ASSIGNMENT.
Copy the text of every listing below line for line, without any changes, and leave the pictures out of your answer.

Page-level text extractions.
++++++++++

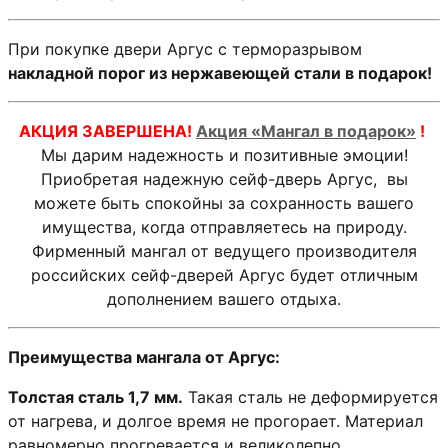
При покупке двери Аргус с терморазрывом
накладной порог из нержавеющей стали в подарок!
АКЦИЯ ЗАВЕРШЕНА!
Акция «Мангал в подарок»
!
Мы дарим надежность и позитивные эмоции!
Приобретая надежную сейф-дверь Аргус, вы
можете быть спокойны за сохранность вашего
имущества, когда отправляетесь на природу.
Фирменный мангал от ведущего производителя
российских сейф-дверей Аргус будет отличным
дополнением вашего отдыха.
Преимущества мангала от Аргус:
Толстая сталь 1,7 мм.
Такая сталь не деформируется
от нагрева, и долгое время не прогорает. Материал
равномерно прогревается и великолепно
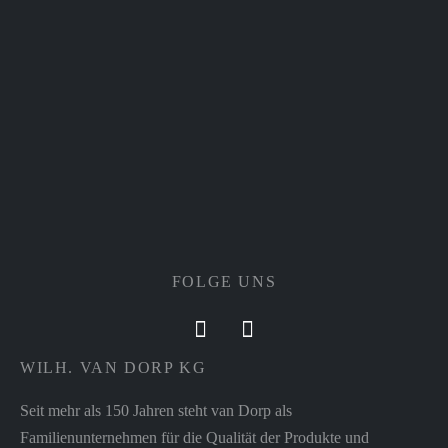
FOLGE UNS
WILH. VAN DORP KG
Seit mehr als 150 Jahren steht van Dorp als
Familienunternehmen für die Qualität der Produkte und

++++++++++

EXERCISE OUTPUT.
При покупке двери Аргус с терморазрывом
накладной порог из нержавеющей стали в подарок!
АКЦИЯ ЗАВЕРШЕНА!
Акция «Мангал в подарок»
!
Мы дарим надежность и позитивные эмоции!
Приобретая надежную сейф-дверь Аргус, вы
можете быть спокойны за сохранность вашего
имущества, когда отправляетесь на природу.
Фирменный мангал от ведущего производителя
российских сейф-дверей Аргус будет отличным
дополнением вашего отдыха.
Преимущества мангала от Аргус:
Толстая сталь 1,7 мм.
Такая сталь не деформируется
от нагрева, и долгое время не прогорает. Материал
равномерно прогревается и великолепно
FOLGE UNS
WILH. VAN DORP KG
Seit mehr als 150 Jahren steht van Dorp als
Familienunternehmen für die Qualität der Produkte und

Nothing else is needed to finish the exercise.